Two-pool model parameter estimation was performed from a set of 12 MT-weighted volumes in combination with the T_1,obs and B₁ map as described in (6). To this end, a super-Lorentzian line-shape was used and, since the model is not sensitive to the longitudinal relaxation rate of the bound pool fraction (R_1r), it was further assumed that R_1r = R_1f = 1/T_1,obs. The set of MT-weighted volumes were acquired with Δ = 1kHz, β = 150°,250°,350°,450°,550°,650°,750°,850° and Δ = 6kHz, β = 250°,450°,650°,850°. The MT flip angle was modulated by the corresponding B1-field prior to the estimation of remaining two-pool model parameters, that is the bound proton fraction (F), the exchange rate (k_f), and the transverse relaxation time of the bound pool protons (T_2r).
Three volunteers were scanned at 3T (Magnetom Prisma, Siemens Healthcare, Erlangen, Germany) using a 20-channel receive head coil. Measurements were approved by our local ethics committee. Image postprocessing was conducted by MATLAB R2019a (The MathWorks, Inc., Natick, MA). The standard software package FSL (FMRIB Software Library v6.0, Oxford, UK) was used for co-registration of images. Whole-brain imaging of 12 MT-weighted images together with T₁-B₁ mapping was completed within 4 minutes and 53 seconds.

Results

Figure 2 shows all the retrieved quantitative parameter estimation for three exemplary axial slices, that is F, k_f, T_2r, T_1,obs, and B₁. Coronal and sagittal views of the results are presented in Figure 3. For a selected region-of-interest (ROI) in white and gray matter (cf. Figure 2), parameter estimations are given in Table 1. Overall, the retrieved two-pool model parameters are in good agreement with the literature (7).

Discussion

Recently, a spiral prototype sequence was proposed for rapid whole-brain B₁-corrected T₁ and MTR quantification in less than one minute.
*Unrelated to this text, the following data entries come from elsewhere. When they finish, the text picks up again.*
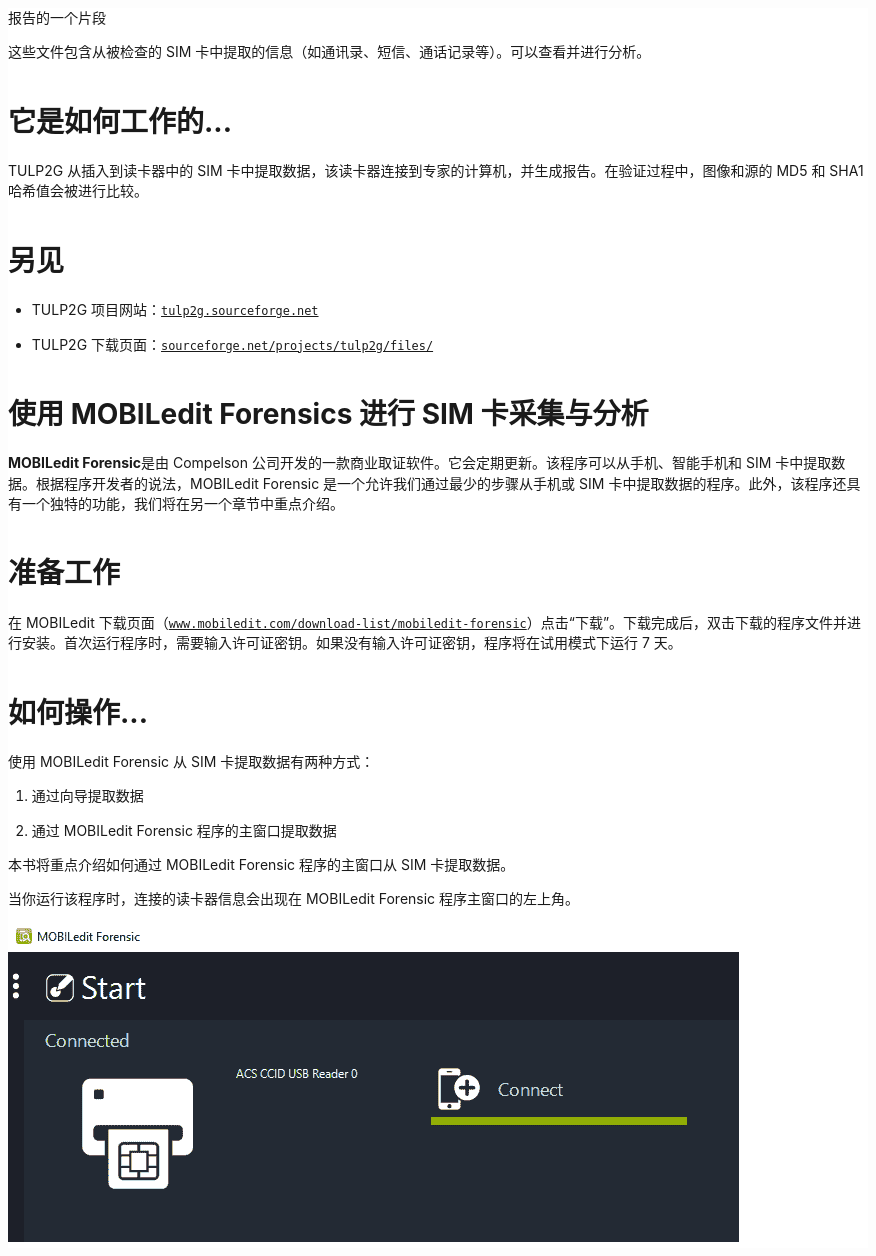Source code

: 报告的一个片段

这些文件包含从被检查的 SIM 卡中提取的信息（如通讯录、短信、通话记录等）。可以查看并进行分析。

# 它是如何工作的...

TULP2G 从插入到读卡器中的 SIM 卡中提取数据，该读卡器连接到专家的计算机，并生成报告。在验证过程中，图像和源的 MD5 和 SHA1 哈希值会被进行比较。

# 另见

+   TULP2G 项目网站：[`tulp2g.sourceforge.net`](http://tulp2g.sourceforge.net)

+   TULP2G 下载页面：[`sourceforge.net/projects/tulp2g/files/`](https://sourceforge.net/projects/tulp2g/files/)

# 使用 MOBILedit Forensics 进行 SIM 卡采集与分析

**MOBILedit Forensic**是由 Compelson 公司开发的一款商业取证软件。它会定期更新。该程序可以从手机、智能手机和 SIM 卡中提取数据。根据程序开发者的说法，MOBILedit Forensic 是一个允许我们通过最少的步骤从手机或 SIM 卡中提取数据的程序。此外，该程序还具有一个独特的功能，我们将在另一个章节中重点介绍。

# 准备工作

在 MOBILedit 下载页面（[`www.mobiledit.com/download-list/mobiledit-forensic`](http://www.mobiledit.com/download-list/mobiledit-forensic)）点击“下载”。下载完成后，双击下载的程序文件并进行安装。首次运行程序时，需要输入许可证密钥。如果没有输入许可证密钥，程序将在试用模式下运行 7 天。

# 如何操作...

使用 MOBILedit Forensic 从 SIM 卡提取数据有两种方式：

1.  通过向导提取数据

1.  通过 MOBILedit Forensic 程序的主窗口提取数据

本书将重点介绍如何通过 MOBILedit Forensic 程序的主窗口从 SIM 卡提取数据。

当你运行该程序时，连接的读卡器信息会出现在 MOBILedit Forensic 程序主窗口的左上角。

![](img/d98b2850-9956-4aa9-8af7-67ee98123257.png)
In this work, we developed this approach further to offer rapid whole-brain qMT imaging in clinically relevant acquisition times. The T₁-B₁ mapping method yields a simultaneous B₁-map that was used not only to remove the bias in the T₁ estimate but also to improve the overall accuracy of the two-pool model parameter estimation. In this work, we targeted robust whole-brain qMT imaging in clinically relevant acquisition times, within 5 minutes. To this end, sampling of the MT-response was confined to 12 acquisitions with two different frequencies and a variety of different MT flip angles.

Conclusion

In conclusion, we have shown that whole-brain B₁-corrected qMT imaging is feasible within less than 5 minutes with clinically relevant resolutions at 3T using an interleaved spiral prototype sequence. The proposed approach thus offers excellent prospects for wide clinical translation and use.

Acknowledgements

This work was supported by the Swiss National Science Foundation (SNF grant No. 325230_182008).